Given records:
++++++++

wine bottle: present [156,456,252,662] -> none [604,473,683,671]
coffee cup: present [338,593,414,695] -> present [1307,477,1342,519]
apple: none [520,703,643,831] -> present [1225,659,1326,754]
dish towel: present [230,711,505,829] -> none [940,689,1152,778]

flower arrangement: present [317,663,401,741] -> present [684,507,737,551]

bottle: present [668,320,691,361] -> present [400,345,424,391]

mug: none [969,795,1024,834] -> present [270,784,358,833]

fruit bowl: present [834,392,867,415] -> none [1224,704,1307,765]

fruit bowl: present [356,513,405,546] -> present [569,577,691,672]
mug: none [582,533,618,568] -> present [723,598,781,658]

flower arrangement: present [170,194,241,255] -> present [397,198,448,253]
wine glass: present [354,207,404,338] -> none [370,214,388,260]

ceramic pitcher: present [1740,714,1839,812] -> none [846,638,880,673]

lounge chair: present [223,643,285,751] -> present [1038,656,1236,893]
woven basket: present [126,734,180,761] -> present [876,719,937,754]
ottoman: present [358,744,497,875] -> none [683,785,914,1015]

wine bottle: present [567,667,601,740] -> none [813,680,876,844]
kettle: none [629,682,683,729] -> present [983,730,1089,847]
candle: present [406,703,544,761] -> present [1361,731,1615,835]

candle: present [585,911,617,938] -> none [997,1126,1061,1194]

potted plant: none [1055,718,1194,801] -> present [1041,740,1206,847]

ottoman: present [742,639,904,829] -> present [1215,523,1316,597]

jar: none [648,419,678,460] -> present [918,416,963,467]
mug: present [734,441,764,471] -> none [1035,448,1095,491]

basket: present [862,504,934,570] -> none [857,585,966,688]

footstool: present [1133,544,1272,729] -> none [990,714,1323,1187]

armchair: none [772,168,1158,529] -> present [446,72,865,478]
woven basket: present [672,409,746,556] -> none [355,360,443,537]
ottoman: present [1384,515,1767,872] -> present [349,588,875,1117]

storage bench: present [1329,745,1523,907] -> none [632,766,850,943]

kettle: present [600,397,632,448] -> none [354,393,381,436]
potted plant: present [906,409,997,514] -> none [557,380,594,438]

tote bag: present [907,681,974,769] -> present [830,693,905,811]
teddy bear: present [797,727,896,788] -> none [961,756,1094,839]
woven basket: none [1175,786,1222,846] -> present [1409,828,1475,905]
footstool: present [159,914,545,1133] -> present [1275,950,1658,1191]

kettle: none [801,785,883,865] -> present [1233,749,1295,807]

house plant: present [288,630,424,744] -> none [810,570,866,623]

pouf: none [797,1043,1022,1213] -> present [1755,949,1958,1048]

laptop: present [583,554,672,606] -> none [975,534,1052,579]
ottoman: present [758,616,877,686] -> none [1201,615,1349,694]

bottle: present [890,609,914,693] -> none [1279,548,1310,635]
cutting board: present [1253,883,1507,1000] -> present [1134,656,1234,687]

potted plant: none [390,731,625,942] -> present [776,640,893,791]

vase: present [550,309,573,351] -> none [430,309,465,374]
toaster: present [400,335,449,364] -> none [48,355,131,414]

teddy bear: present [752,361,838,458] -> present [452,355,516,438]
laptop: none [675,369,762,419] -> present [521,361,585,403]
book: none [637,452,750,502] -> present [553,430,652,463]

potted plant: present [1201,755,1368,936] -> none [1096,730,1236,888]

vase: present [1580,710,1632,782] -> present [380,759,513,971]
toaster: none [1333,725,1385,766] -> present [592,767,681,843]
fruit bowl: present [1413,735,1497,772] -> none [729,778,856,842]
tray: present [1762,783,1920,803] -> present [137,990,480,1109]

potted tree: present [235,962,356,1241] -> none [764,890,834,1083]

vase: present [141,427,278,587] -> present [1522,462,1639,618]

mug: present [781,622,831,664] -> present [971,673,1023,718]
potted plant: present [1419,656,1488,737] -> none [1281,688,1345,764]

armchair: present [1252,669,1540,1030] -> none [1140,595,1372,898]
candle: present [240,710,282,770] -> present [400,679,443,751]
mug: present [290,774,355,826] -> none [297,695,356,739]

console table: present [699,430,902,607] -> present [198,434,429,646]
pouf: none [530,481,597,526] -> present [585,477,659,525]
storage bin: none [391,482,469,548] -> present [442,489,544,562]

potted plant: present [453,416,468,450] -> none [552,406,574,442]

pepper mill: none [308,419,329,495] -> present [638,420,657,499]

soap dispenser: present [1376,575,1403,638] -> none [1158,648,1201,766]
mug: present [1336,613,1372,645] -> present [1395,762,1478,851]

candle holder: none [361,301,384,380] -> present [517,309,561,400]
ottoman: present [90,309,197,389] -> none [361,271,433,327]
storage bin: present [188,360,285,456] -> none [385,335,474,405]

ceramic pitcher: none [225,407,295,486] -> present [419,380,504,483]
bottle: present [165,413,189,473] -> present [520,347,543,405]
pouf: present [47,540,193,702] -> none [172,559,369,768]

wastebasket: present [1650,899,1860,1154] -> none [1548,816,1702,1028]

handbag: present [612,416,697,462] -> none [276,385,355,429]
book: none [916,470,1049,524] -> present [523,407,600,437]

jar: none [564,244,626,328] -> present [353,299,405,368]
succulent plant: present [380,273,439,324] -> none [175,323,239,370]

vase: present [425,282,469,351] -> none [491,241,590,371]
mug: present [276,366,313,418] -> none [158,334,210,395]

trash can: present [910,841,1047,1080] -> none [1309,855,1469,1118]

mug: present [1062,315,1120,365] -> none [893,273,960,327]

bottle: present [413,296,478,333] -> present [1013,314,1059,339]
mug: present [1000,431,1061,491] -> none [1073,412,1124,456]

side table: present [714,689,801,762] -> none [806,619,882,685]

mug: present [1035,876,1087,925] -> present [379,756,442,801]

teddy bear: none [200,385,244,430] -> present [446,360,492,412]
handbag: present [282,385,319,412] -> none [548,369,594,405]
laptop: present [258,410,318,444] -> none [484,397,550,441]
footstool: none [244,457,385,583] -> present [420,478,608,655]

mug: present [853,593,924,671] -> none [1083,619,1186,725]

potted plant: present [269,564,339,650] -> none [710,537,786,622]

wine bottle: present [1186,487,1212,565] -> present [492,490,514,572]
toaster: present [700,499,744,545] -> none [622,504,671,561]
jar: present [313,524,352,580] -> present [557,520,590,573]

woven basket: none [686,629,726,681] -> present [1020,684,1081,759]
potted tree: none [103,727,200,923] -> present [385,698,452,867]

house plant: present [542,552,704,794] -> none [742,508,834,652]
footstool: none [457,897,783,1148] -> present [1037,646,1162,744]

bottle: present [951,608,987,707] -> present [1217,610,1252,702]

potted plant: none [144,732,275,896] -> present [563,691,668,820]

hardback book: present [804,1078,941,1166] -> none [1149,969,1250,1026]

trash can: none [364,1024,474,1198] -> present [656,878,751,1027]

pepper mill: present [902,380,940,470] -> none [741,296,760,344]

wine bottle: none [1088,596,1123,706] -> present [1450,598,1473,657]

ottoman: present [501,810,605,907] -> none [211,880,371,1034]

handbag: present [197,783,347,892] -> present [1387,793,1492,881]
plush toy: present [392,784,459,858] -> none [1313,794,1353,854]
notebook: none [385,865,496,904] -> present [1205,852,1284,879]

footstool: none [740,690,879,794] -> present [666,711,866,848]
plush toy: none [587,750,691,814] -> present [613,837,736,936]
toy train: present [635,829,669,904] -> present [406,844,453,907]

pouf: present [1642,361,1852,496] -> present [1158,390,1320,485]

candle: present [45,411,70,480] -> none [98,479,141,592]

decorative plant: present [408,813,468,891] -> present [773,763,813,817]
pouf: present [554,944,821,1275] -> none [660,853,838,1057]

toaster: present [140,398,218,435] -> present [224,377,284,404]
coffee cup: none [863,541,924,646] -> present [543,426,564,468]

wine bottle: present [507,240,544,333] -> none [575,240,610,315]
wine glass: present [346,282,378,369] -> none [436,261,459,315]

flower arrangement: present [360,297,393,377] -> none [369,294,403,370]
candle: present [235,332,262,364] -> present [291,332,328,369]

++++++++

Brief:
From the records above, transcribe exactly the run of lines that opens with the line holding "console table: present" and closes with the line holding "pepper mill: none", both included.

Exercise solution:
console table: present [699,430,902,607] -> present [198,434,429,646]
pouf: none [530,481,597,526] -> present [585,477,659,525]
storage bin: none [391,482,469,548] -> present [442,489,544,562]

potted plant: present [453,416,468,450] -> none [552,406,574,442]

pepper mill: none [308,419,329,495] -> present [638,420,657,499]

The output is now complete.